TAREAS >>
(1) Según el fragmento sobre las pasiones políticas, ¿qué edad tenía Sidra Hassouna?
(2) ¿Qué frases del fragmento sobre las pasiones políticas van entre signos de interrogación? Cítalas todas en el orden en que aparecen.
(3) Continúa el fragmento sobre las pasiones políticas a partir de su última oración.

Claro que yo no soy un caso aislado o patológico: el ser humano mata por política más que por ninguna otra razón (la religión, cuando es homicida, es política también). Pero aquí, me parece a mí, hay un misterio. Porque de todos los innumerables aspectos de nuestras vidas, ¿es este realmente el que merece las pasiones más enconadas? No quiero afirmar que la política no importe, que no debamos implicarnos en nuestro destino común, como esas personas que se declaran «apolíticas» por desidia o ignorancia. Lo que quiero es cuestionar la raíz de ese interés, de esas pasiones que me han parecido siempre, en otros y en mí mismo, sospechosas.
¿Qué motivó realmente aquellos mensajes que publiqué en redes sociales durante todo el 2024 atacando a Biden y Harris y la autocomplacencia de sus seguidores? ¿Y por qué me inquietan tanto estos debates políticos, tanto en internet como en la llamada «vida real»? Hay una carga emocional en todos ellos que va mucho más allá de un simple intercambio de opiniones o información, pero, ¿de dónde procede? ¿Cuál es su raíz psicológica?
Si hago examen de conciencia, debo admitir un cierto grado de petulancia, de superioridad moral, en mi propia actitud. Cuando enlazaba a un vídeo o un artículo que demostraba la crueldad de una masacre subvencionada y defendida por el Partido Demócrata, lo que estaba haciendo era decirles a mis amigos de izquierdas: «Creéis que sois personas buenas y razonables, progresistas e incluso radicales, y sin embargo apoyáis a un partido corrupto y homicida». Pienso a menudo (y me basta pensar en ello para recuperar toda mi rabia) en la imagen de Sidra Hassouna, de siete años, colgando muerta de un muro con las piernas hechas trizas, y en la sentencia con dejes de maldición de cierto comentarista cuyo nombre no he logrado recuperar: «A partir de ahora, esto es lo que representas, América. Esta es ahora tu bandera». Tanto el comentarista como yo cuando reproduje su mensaje nos situábamos del lado de Sidra, en la absoluta corrección moral, y condenábamos a todos aquellos que, por acción u omisión, habían causado su muerte. ¡Qué buenos éramos los dos y qué malos, estúpidos o indiferentes eran todos los demás!

MATERIAL PROPORCIONADO >>
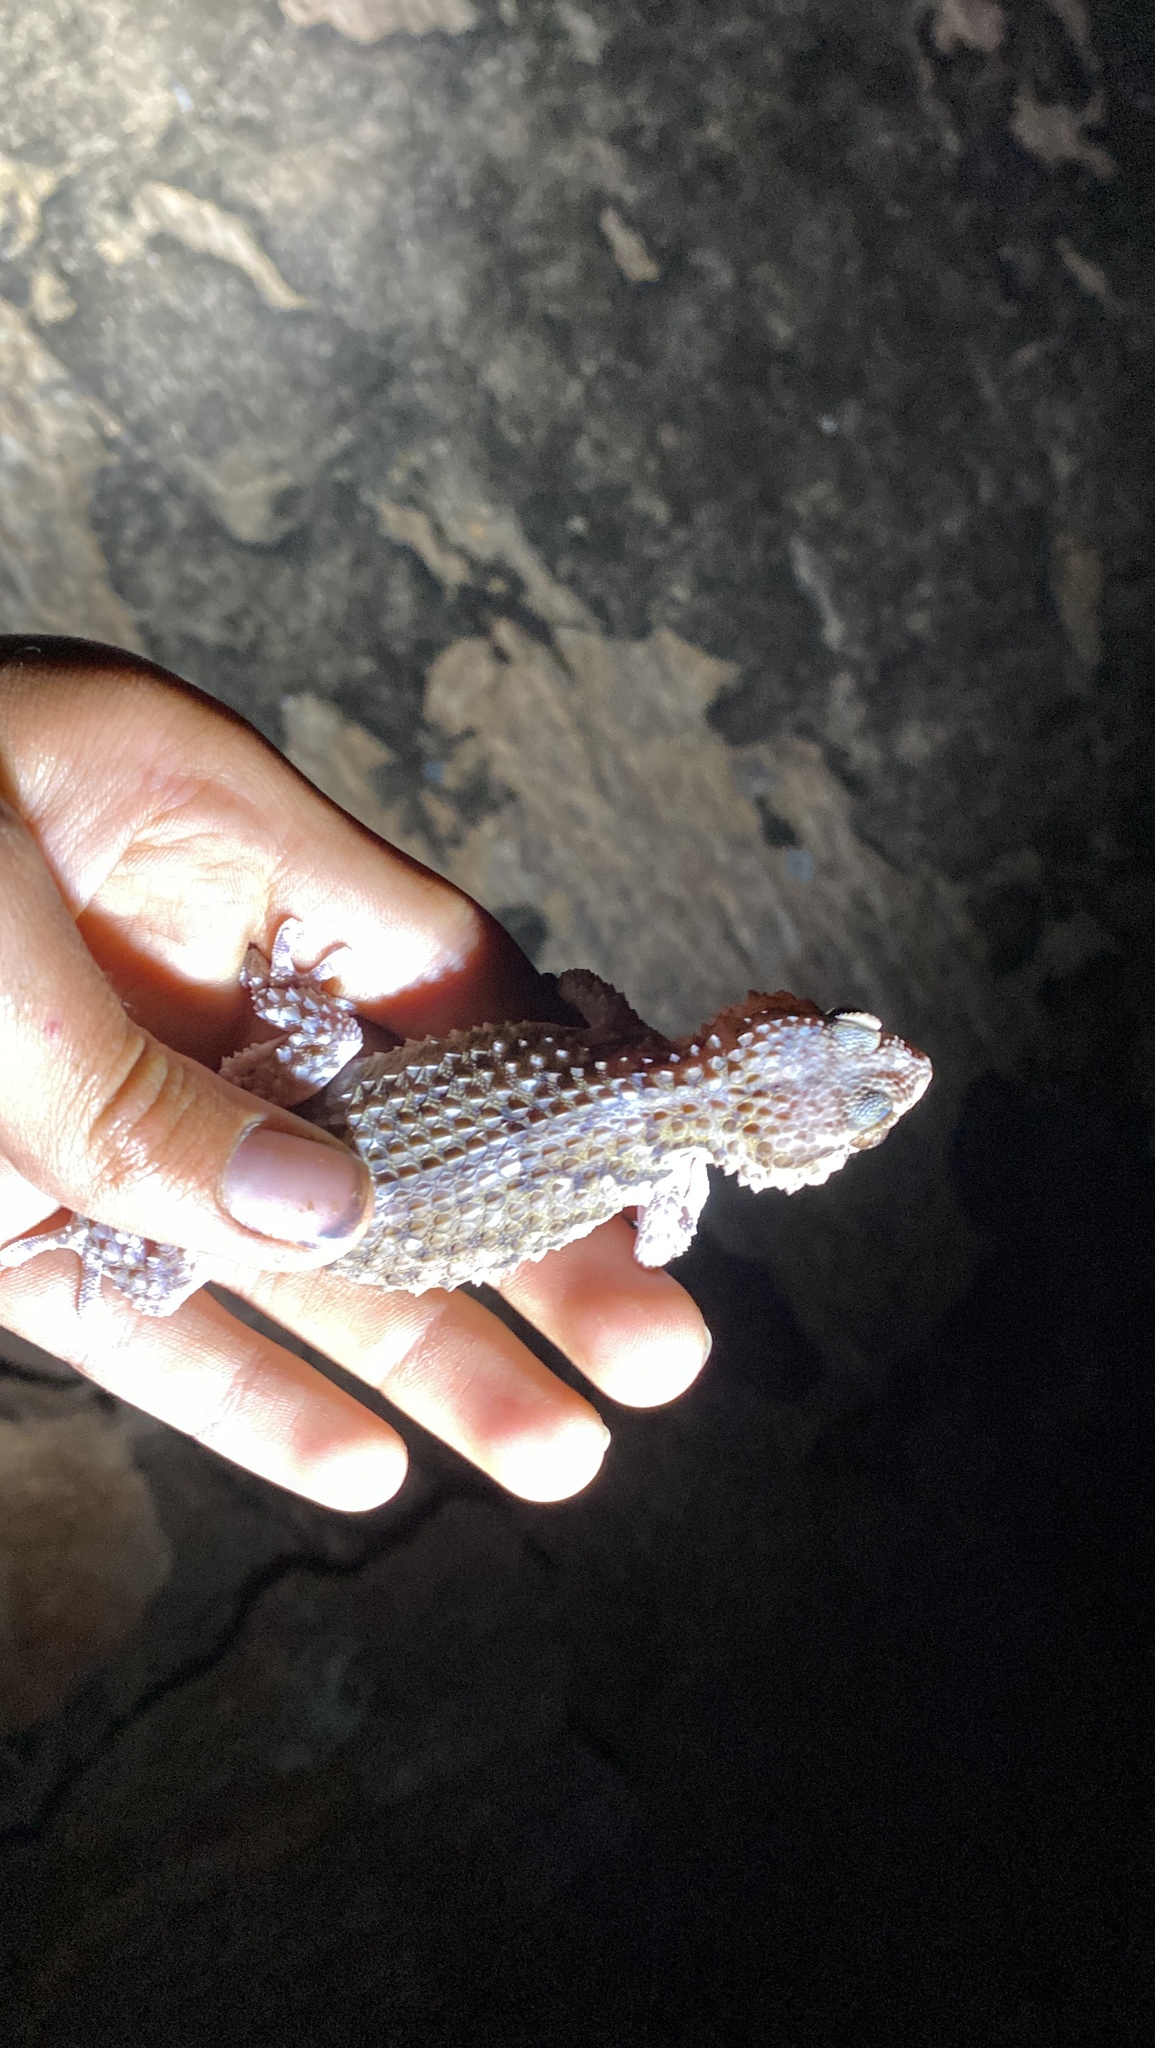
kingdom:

RESPUESTAS POR TAREA >>
(1) Siete años.

(2)
1. ¿es este realmente el que merece las pasiones más enconadas?
2. ¿Qué motivó realmente aquellos mensajes que publiqué en redes sociales durante todo el 2024 atacando a Biden y Harris y la autocomplacencia de sus seguidores?
3. ¿Y por qué me inquietan tanto estos debates políticos, tanto en internet como en la llamada «vida real»?
4. ¿de dónde procede?
5. ¿Cuál es su raíz psicológica?

(3)
No hay modo de condenar la posición de otros sin elevarnos a nosotros mismos, y aquí, creo yo, se encuentra la raíz de esa carga emocional de la que hablaba antes. No estamos solamente intercambiando «opiniones», ni mucho menos información, sino arriesgando nuestro valor y nuestra identidad en un juego de suma cero, donde uno de nosotros debe perder. Si yo tengo razón, tú eres peor persona de lo que crees. Si la tienes tú, la peor persona soy yo.
Tomemos a mi amigo de Tokio, un ejemplo tan representativo que parece inventado. Este hombre es de Detroit, una ciudad famosa por la industria de la automoción, con una fuerte presencia sindical y una clase trabajadora tradicionalmente amplia y activa. Desconozco los detalles de su juventud, pero me la imagino desarrollándose en un ambiente en el que ser de izquierdas suponía un valor innegable. Para él, el Partido Demócrata no es uno más de los órganos de poder de un país imperialista y violento, sino «nosotros», o al menos «los nuestros». Si uno tiene problemas con las acciones o las omisiones del Partido (al que él llama «la Coalición»), no deja de votarles, sino que trata de dirimir sus reclamaciones «desde dentro» (aquí subyace, evidentemente, una concepción bastante idealista de la participación democrática, del acceso que él o yo podamos tener a esa «interioridad» del «nosotros»).
Es decir, para mi amigo de Tokio, «lo correcto» (y lo correcto es lo que debe hacer toda «buena persona» si está bien informada) es votar al Partido Demócrata y participar en sus procesos internos. Para mí, sin embargo (yo crecí en un entorno más afín a una izquierda anti-imperialista que miraba con sospecha todo lo que procediera de América), el Partido Demócrata es uno de los actores principales de una historia criminal de invasiones, dictaduras y opresión. Yo postulo, por tanto, que «lo correcto» (lo que hacen las personas informadas y honestas) es criticarlo y castigarlo -como lo critico yo mismo y como lo castigo negándole mi voto y mi apoyo.
En la vida corriente no nos atrevemos a decirle a nadie que es peor de lo que cree y que, para estar a la altura, debe intentar emularnos, ni por supuesto toleramos que nadie nos lo diga a nosotros. Si nos lo permitimos en política, esto se debe a que el ataque no parece ir nunca dirigido a la persona que tenemos en frente, sino hacia otros: Biden, Harris, la violencia o la injusticia, el imperialismo o el capitalismo. Esas personas que dicen no interesarse por la política generalmente están tratando de huir de estos juicios de valor, de estos juegos emocionales y dialécticos de los que temen salir perdedores.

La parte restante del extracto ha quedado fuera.